彼女たちは、生身の体のままで、戦闘員たちとの戦いを始めた。
「博斗せんせ」
桜が博斗の手のひらに、何かを押し付けた。
トランシーバーだ。三台ある。
「僕は、ガラじゃないし、あんまり役には立てない気がするけど、まあ、みんながやるなら、なんとかやってみるよ」
「お、おい、桜君…」
桜は振り向くとにやりとした。
「僕は自棄になってはいないよ。いい? 赤いダイヤルをまわして7チャンネルに合わせて、そこで左側の黒いボタンを三回押すんだ。

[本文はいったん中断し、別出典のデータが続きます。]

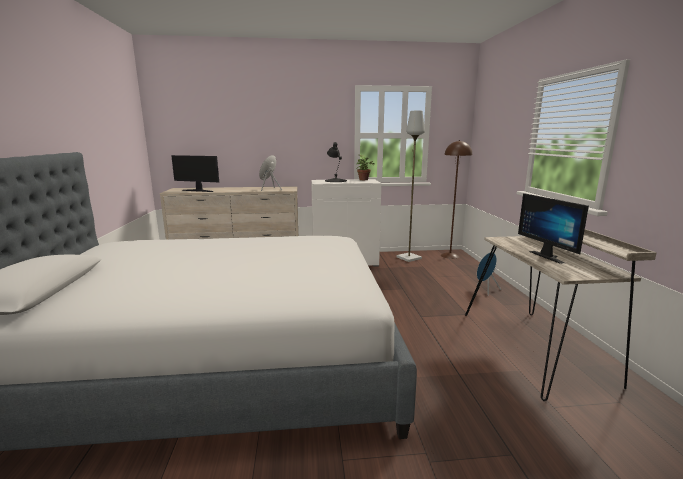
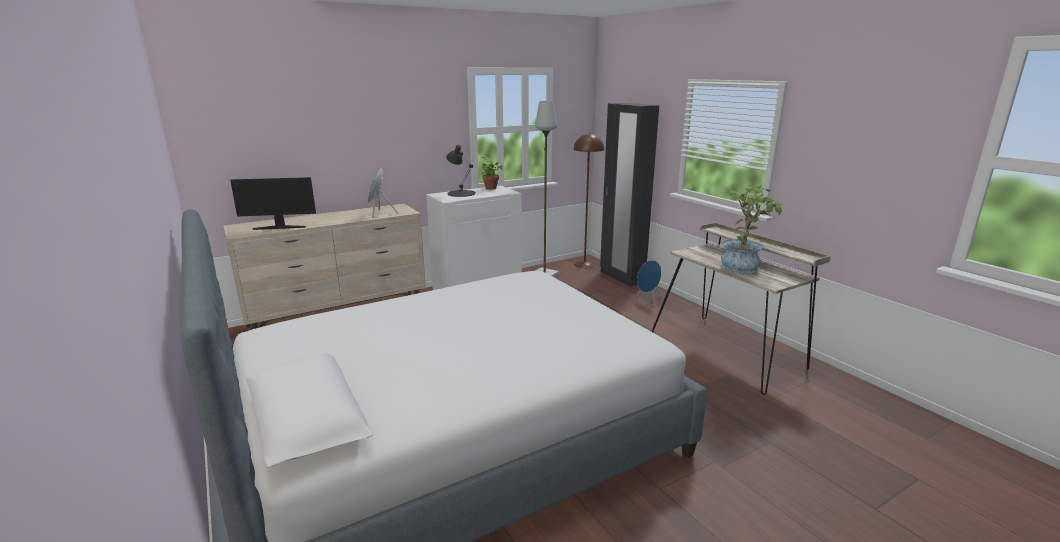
camera: 25 degrees left, 5 degrees up
monitor [518,193,589,264] -> potted plant [721,184,783,274]
none -> black wardrobe [600,103,659,287]

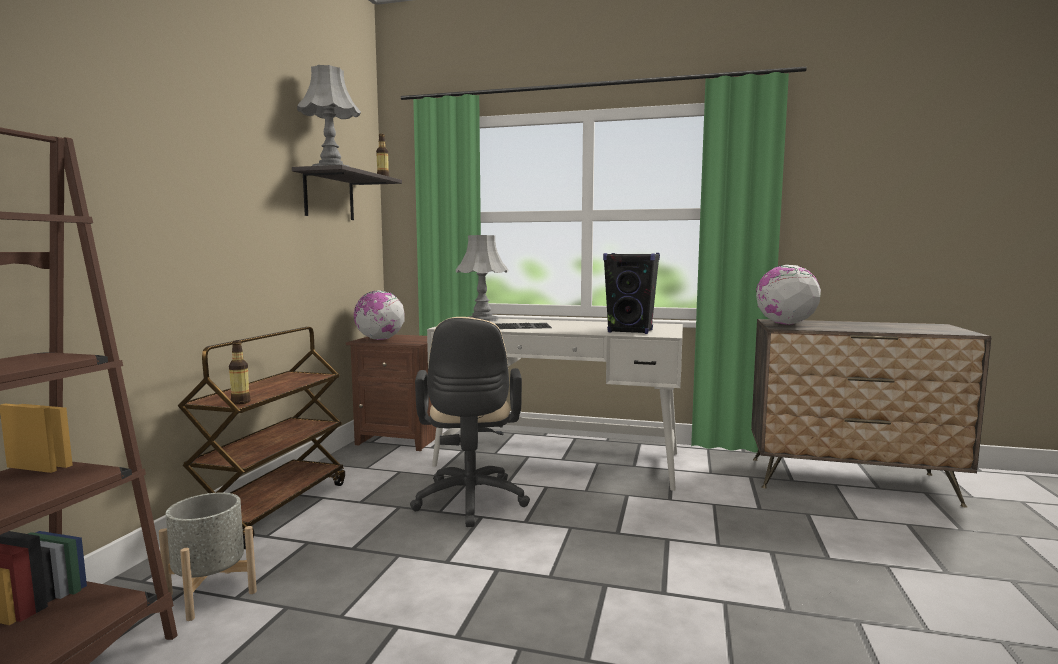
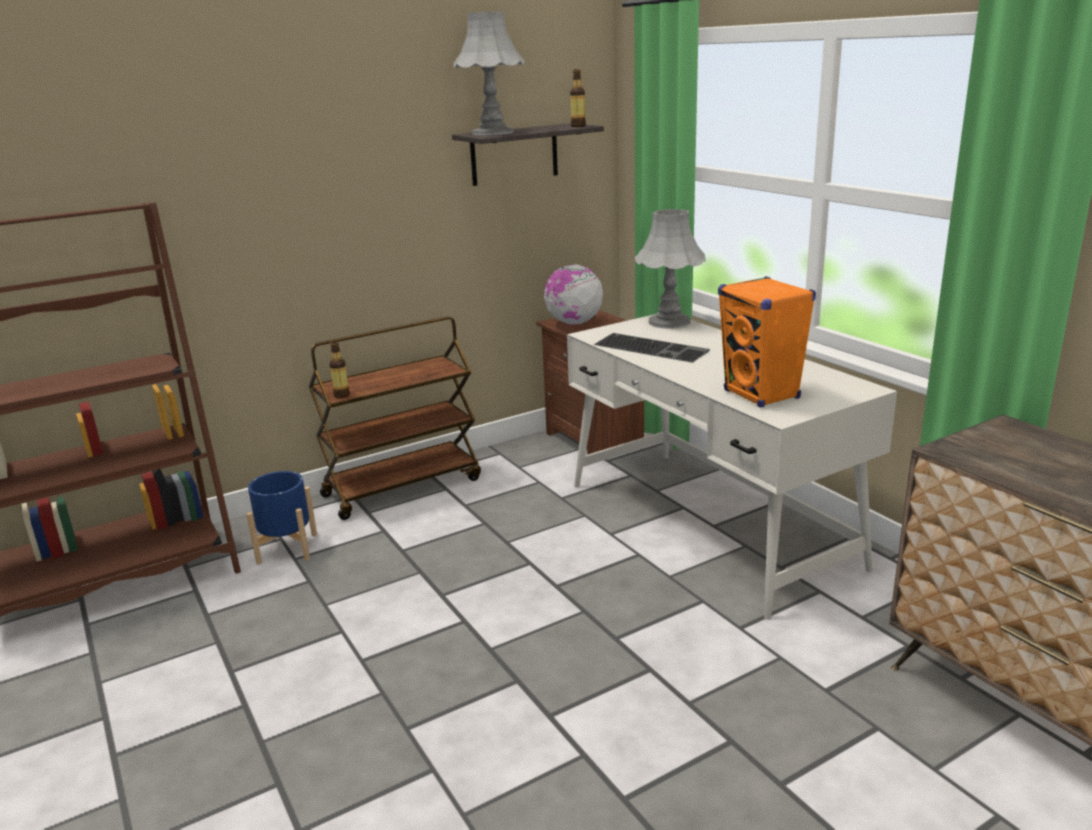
camera: 45 degrees right, 15 degrees up
grey planter [159,493,257,621] -> blue planter [246,471,317,564]
beige office chair [410,317,530,527] -> none
black speaker [603,253,660,334] -> orange speaker [718,276,816,408]
globe [756,265,821,324] -> none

頼んだよ、博斗せんせっ」
そこまで言い終わったところで、桜にも戦闘員が飛びかかってきた。
トランシーバーを託された博斗は、遠くから戦況を見つめているシータを睨んだ。
ムーが本気を出せばこんなものなのだ。
スクールファイブも、博斗も、はじめからムーの敵ではなかったのだ。
それを、世界を救うだのどうだのと、いい気になっていただけだ。
このままでは、負ける。
いや、負けることよりも、勝ち目のない戦いを挑んだ彼女たちの傷つく姿が、見たくなかった。
このままでは、彼女たちは、心も、体も、ボロボロにされてしまう。
彼女たちの悲鳴が、博斗の耳を痛めつけていた。